Bank of England Provides Sterling with Some Support

Bailey Bank of England

Above: Andrew Bailey testifies to the Treasury Select Committee on March 04. Image (C) Pound Sterling Live. Source: Parliament TV

While the Euro is benefitting in the current market environment, we note Sterling has shown a greater resistance to the Euro's onslaught of late and the Pound-to-Euro exchange rate is down only marginally in the past 24 hours. It is meanwhile gone higher against the Dollar and a host of commodity currencies such as  the Australian and New Zealand Dollars.

The reason the Pound has not succumbed to fresh selling pressures is because markets have had to rapidly reverse their expectations that the Bank of England will follow the lead of the U.S. Federal Reserve and cut interest rates at the end of March.

There was a growing assumption that the market meltdown would force the Bank into slashing rates from 0.75% and in doing so deprive Sterling of a key pillar of support. Yet, the incoming Governor of the Bank of England, Andrew Bailey, on Wednesday told lawmakers in Parliament that a cut is by no means yet a guarantee.

"The catalyst appears to have been comments from incoming Bank of England governor, Andrew Bailey," says Erik Bregar, Head of FX Strategy at Exchange Bank of Canada, on the Sterling's recent relative resilience.

When asked about whether the Bank should cut interest rates before the next scheduled decision on March 26, Bailey said:

"The Monetary Policy Committee hasn't in its history tended to do that but there is nothing that in the constitution of the Monetary Policy Committee to stop that happening.
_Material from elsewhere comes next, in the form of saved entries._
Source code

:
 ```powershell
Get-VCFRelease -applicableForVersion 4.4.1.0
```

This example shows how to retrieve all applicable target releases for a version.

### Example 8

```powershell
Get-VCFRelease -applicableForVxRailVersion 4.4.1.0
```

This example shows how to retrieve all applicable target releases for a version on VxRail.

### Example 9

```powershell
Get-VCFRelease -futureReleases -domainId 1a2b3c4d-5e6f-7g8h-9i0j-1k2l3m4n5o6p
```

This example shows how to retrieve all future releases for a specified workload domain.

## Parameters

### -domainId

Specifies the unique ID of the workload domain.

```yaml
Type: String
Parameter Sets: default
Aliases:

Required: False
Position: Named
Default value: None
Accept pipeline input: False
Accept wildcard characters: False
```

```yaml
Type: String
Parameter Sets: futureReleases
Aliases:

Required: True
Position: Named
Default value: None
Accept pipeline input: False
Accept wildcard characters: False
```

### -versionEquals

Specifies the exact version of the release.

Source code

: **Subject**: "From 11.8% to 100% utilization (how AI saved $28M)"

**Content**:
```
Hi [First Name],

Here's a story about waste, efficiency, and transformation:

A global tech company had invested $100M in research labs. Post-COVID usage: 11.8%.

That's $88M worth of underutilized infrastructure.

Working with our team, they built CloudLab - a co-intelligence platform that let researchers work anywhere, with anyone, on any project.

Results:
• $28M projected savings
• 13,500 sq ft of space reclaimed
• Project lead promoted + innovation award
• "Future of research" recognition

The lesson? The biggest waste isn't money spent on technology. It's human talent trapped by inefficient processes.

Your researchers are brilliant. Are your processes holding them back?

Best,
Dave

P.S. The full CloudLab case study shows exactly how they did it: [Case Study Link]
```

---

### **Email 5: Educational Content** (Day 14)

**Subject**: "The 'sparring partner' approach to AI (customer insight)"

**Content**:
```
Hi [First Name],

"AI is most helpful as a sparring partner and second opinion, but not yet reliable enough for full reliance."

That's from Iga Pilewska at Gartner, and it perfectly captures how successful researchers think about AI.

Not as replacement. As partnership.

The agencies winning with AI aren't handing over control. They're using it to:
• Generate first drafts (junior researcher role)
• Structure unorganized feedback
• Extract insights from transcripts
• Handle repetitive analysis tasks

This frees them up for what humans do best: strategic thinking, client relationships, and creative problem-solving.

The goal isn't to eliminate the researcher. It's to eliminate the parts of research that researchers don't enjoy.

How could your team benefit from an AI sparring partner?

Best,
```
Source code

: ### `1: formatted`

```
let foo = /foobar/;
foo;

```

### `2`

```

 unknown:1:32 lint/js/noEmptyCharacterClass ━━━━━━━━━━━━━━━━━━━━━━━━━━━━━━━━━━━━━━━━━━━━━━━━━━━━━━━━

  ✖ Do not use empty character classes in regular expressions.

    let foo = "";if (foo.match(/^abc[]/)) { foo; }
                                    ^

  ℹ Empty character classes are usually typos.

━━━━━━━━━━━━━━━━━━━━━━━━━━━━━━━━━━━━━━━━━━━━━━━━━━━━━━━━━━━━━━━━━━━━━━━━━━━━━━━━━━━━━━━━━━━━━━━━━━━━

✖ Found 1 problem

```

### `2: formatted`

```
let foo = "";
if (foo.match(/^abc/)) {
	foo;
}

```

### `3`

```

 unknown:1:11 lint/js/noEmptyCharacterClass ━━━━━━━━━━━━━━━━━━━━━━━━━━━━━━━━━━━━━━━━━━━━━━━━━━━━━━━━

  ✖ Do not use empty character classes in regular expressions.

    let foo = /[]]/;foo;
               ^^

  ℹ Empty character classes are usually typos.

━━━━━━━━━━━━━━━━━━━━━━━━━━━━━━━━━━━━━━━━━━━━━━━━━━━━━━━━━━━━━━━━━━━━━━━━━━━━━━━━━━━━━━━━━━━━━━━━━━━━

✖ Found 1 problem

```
I think what we need frankly is more evidence than we have at the moment, as to exactly how this is feeding through. We have got a building picture of evidence. The Bank of England is ... working extremely hard on it. I have been engaged on it this week, and I think then we can reach our judgment."

The Bank of England has good reason to think twice before cutting interest rates simply for the fact that it might not help an economy that has been impacted by coronavirus fears.

David Bloom, HSBC's senior foreign exchange analyst, hit the airwaves on Friday to explain why central bank interest rate cuts do not necessarily help when a crisis is an issue of a lack of supply:

"I'll use toilet paper as the example, only because there has been panic buying of toilet paper... if there is nothing available in the shop and someone gives me £100, I say 'OK I couldn't get it', and then I get given £1000, I say 'but it is not available!'" Bloom told CNBC.

The coronavirus is a shock to the supply side of the economy: the UN estimates that the supply chain to global manufacturers owing to the Chinese economic shutdown stands at £50BN.

"The problem is it's a supply side problem and throwing money at a supply side problem may not help" adds Bloom, "that's why people are sceptical of central banks cutting rates."

This crisis therefore differs notably to the 2008 crisis where the fundamental problem was a ceasing up in the supply of finance to a debt-laden global economy.

Bailey's unwillingness to send a signal that the Bank intends to cut interest rates could also be due to the looming March 11 budget announcement.

Bailey said that support for the economy during the coronavirus outbreak would likely need to be in the form of a combination of Government and Bank of England support: i.e. the Treasury and the Bank would need to coordinate. This is particularly relevant to providing trade finance to those companies with international supply chains, which are most at risk of the coronavirus outbreak.

The Bank could therefore still offer support, just not via an interest rate cut.

We would imagine that the Bank will have the benefit of observing the reaction to rate cuts from the United States, Australia, Canada and the European Central Bank by the time the March 26 Monetary Policy Committee meeting takes place.

Thus far, the response to the rate cuts by the real economy is inconclusive but what we can say with certainty is these cuts have not stabilised investor sentiment.

We would therefore imagine the Bank would only cut rates if they believed the financial system was starting to show stress.

For now markets see another 50/50 decision looming and with budget day only a week away foreign exchange markets could well adopt a wait and see approach to Sterling.